> _SOURCE_:

* * * *

Après la prise de Rome, Vitellius sort du palais par une porte de derrière et se fait porter en chaise sur l'Aventin, chez sa femme, avec l'intention, s'il échappait dans cette cachette aux dangers du jour, de se réfugier à Terracine, auprès des cohortes et de son frère. Puis, du fait de son instabilité, et parce que, comme il est naturel quand on a peur, craignant tout, il était surtout sensible aux alarmes présentes, il revient au palais, qui était vide et déserté, car même les derniers des esclaves s'étaient dispersés ou évitaient de le rencontrer. La solitude l'épouvante, et le silence des lieux ; il cherche à ouvrir les salles fermées et frissonne de les trouver vides ; enfin, las d'errer misérablement, il se cache dans un réduit ignoble, d'où vient l'arracher Julius Placidus, tribun d'une cohorte. Les mains liées derrière le dos, les vêtements en lambeaux, on le traînait - hideux spectacle -  sous mille invectives, sans que personne versât une larme : la laideur de cette fin avait étouffé la compassion. On rencontra un soldat de l'armée de Germanie : est-ce Vitellius qu'il voulut atteindre, en lui portant un coup dans un accès de colère, ou pour le soustraire plus vite à l'humiliation, ou bien visait-il le tribun ? personne put le dire ; il coupa une oreille au tribun et fut aussitôt percé de coups.

* * * *

> _LISTING À EXPLOITER_:
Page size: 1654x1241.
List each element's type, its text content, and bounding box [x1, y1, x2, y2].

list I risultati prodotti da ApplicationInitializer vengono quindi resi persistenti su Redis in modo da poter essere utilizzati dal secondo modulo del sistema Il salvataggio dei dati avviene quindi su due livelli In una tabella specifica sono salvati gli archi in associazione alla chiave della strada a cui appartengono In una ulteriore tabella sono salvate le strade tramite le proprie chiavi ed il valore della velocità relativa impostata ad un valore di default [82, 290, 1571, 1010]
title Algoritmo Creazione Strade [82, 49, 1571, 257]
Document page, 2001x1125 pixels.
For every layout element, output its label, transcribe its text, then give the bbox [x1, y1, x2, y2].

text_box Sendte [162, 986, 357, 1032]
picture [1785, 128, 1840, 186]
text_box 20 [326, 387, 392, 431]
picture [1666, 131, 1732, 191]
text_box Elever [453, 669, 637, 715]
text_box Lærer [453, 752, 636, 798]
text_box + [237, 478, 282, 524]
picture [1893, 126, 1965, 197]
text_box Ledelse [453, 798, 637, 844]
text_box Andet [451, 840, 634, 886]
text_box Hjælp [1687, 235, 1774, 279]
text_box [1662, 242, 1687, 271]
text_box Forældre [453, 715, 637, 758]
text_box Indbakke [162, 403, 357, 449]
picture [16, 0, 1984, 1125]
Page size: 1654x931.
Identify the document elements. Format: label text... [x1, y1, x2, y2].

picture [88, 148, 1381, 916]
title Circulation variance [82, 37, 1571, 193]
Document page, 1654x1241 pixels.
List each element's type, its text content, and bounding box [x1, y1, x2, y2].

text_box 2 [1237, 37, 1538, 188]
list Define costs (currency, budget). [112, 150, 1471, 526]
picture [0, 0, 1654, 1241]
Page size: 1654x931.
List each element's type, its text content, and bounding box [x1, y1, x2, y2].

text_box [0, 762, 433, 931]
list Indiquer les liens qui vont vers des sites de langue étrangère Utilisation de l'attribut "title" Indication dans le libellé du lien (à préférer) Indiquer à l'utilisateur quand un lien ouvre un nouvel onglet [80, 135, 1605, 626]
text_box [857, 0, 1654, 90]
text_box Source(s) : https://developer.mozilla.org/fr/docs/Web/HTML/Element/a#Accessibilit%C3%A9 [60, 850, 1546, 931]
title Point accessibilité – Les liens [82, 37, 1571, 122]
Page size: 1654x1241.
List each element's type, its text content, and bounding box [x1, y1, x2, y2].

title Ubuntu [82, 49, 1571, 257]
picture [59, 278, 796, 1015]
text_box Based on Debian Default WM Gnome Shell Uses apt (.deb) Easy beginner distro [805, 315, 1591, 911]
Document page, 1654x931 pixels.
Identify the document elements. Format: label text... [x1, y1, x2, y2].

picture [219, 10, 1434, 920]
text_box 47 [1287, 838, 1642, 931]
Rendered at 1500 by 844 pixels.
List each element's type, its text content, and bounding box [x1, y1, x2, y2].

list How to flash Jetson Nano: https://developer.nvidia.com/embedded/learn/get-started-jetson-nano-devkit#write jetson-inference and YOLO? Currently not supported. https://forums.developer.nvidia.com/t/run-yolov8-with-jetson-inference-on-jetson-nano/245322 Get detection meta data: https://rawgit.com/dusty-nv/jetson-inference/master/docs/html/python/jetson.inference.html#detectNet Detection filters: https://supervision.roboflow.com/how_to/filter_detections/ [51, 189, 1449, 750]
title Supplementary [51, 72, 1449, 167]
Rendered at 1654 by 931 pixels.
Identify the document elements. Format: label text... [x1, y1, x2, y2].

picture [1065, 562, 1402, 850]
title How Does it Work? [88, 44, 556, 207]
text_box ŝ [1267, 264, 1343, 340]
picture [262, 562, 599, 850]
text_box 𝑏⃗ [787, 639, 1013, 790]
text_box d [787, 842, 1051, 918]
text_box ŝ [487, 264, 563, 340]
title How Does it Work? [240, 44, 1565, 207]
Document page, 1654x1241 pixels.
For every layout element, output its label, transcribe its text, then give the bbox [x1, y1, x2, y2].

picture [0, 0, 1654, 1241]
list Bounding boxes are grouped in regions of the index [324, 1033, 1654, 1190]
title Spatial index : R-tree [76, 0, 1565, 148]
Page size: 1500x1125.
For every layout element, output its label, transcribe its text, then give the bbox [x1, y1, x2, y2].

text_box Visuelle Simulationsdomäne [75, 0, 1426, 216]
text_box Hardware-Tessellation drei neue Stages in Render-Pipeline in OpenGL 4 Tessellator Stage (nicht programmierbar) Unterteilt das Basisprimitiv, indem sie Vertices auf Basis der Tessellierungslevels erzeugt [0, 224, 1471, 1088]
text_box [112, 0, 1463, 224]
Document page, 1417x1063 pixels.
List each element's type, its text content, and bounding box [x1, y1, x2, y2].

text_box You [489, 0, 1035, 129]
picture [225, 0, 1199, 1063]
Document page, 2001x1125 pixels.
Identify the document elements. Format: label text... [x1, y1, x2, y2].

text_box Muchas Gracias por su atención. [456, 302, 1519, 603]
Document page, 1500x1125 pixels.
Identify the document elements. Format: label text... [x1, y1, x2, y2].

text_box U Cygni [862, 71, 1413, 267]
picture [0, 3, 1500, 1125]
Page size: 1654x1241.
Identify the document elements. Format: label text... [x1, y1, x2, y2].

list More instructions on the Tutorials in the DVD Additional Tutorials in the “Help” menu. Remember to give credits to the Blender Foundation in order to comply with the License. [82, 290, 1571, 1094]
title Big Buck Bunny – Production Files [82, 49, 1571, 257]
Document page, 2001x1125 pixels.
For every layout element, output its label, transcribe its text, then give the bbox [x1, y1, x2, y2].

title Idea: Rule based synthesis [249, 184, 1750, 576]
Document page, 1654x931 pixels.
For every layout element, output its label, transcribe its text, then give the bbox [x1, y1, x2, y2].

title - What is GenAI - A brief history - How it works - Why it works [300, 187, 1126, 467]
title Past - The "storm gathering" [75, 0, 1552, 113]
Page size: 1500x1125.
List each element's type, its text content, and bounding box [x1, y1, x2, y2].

* * * *

> _CONSIGNE 1_: Recopiez intégralement le passage sur la fin de Vitellius.
> _CONSIGNE 2_: Modifiez, s'il vous plaît, un passage du listing : commencez à la ligne qui contient « Rendered at 1500 by 844 pixels. » et arrêtez-vous après celle qui contient « text_box Muchas Gracias ». Remplacez-y « Identify » par « Detect », sans rien changer d'autre, et ne rendez que ces lignes.

> _RÉSULTAT ATTENDU 1_:
Après la prise de Rome, Vitellius sort du palais par une porte de derrière et se fait porter en chaise sur l'Aventin, chez sa femme, avec l'intention, s'il échappait dans cette cachette aux dangers du jour, de se réfugier à Terracine, auprès des cohortes et de son frère. Puis, du fait de son instabilité, et parce que, comme il est naturel quand on a peur, craignant tout, il était surtout sensible aux alarmes présentes, il revient au palais, qui était vide et déserté, car même les derniers des esclaves s'étaient dispersés ou évitaient de le rencontrer. La solitude l'épouvante, et le silence des lieux ; il cherche à ouvrir les salles fermées et frissonne de les trouver vides ; enfin, las d'errer misérablement, il se cache dans un réduit ignoble, d'où vient l'arracher Julius Placidus, tribun d'une cohorte. Les mains liées derrière le dos, les vêtements en lambeaux, on le traînait - hideux spectacle -  sous mille invectives, sans que personne versât une larme : la laideur de cette fin avait étouffé la compassion. On rencontra un soldat de l'armée de Germanie : est-ce Vitellius qu'il voulut atteindre, en lui portant un coup dans un accès de colère, ou pour le soustraire plus vite à l'humiliation, ou bien visait-il le tribun ? personne put le dire ; il coupa une oreille au tribun et fut aussitôt percé de coups.

> _RÉSULTAT ATTENDU 2_:
Rendered at 1500 by 844 pixels.
List each element's type, its text content, and bounding box [x1, y1, x2, y2].

list How to flash Jetson Nano: https://developer.nvidia.com/embedded/learn/get-started-jetson-nano-devkit#write jetson-inference and YOLO? Currently not supported. https://forums.developer.nvidia.com/t/run-yolov8-with-jetson-inference-on-jetson-nano/245322 Get detection meta data: https://rawgit.com/dusty-nv/jetson-inference/master/docs/html/python/jetson.inference.html#detectNet Detection filters: https://supervision.roboflow.com/how_to/filter_detections/ [51, 189, 1449, 750]
title Supplementary [51, 72, 1449, 167]
Rendered at 1654 by 931 pixels.
Detect the document elements. Format: label text... [x1, y1, x2, y2].

picture [1065, 562, 1402, 850]
title How Does it Work? [88, 44, 556, 207]
text_box ŝ [1267, 264, 1343, 340]
picture [262, 562, 599, 850]
text_box 𝑏⃗ [787, 639, 1013, 790]
text_box d [787, 842, 1051, 918]
text_box ŝ [487, 264, 563, 340]
title How Does it Work? [240, 44, 1565, 207]
Document page, 1654x1241 pixels.
For every layout element, output its label, transcribe its text, then give the bbox [x1, y1, x2, y2].

picture [0, 0, 1654, 1241]
list Bounding boxes are grouped in regions of the index [324, 1033, 1654, 1190]
title Spatial index : R-tree [76, 0, 1565, 148]
Page size: 1500x1125.
For every layout element, output its label, transcribe its text, then give the bbox [x1, y1, x2, y2].

text_box Visuelle Simulationsdomäne [75, 0, 1426, 216]
text_box Hardware-Tessellation drei neue Stages in Render-Pipeline in OpenGL 4 Tessellator Stage (nicht programmierbar) Unterteilt das Basisprimitiv, indem sie Vertices auf Basis der Tessellierungslevels erzeugt [0, 224, 1471, 1088]
text_box [112, 0, 1463, 224]
Document page, 1417x1063 pixels.
List each element's type, its text content, and bounding box [x1, y1, x2, y2].

text_box You [489, 0, 1035, 129]
picture [225, 0, 1199, 1063]
Document page, 2001x1125 pixels.
Detect the document elements. Format: label text... [x1, y1, x2, y2].

text_box Muchas Gracias por su atención. [456, 302, 1519, 603]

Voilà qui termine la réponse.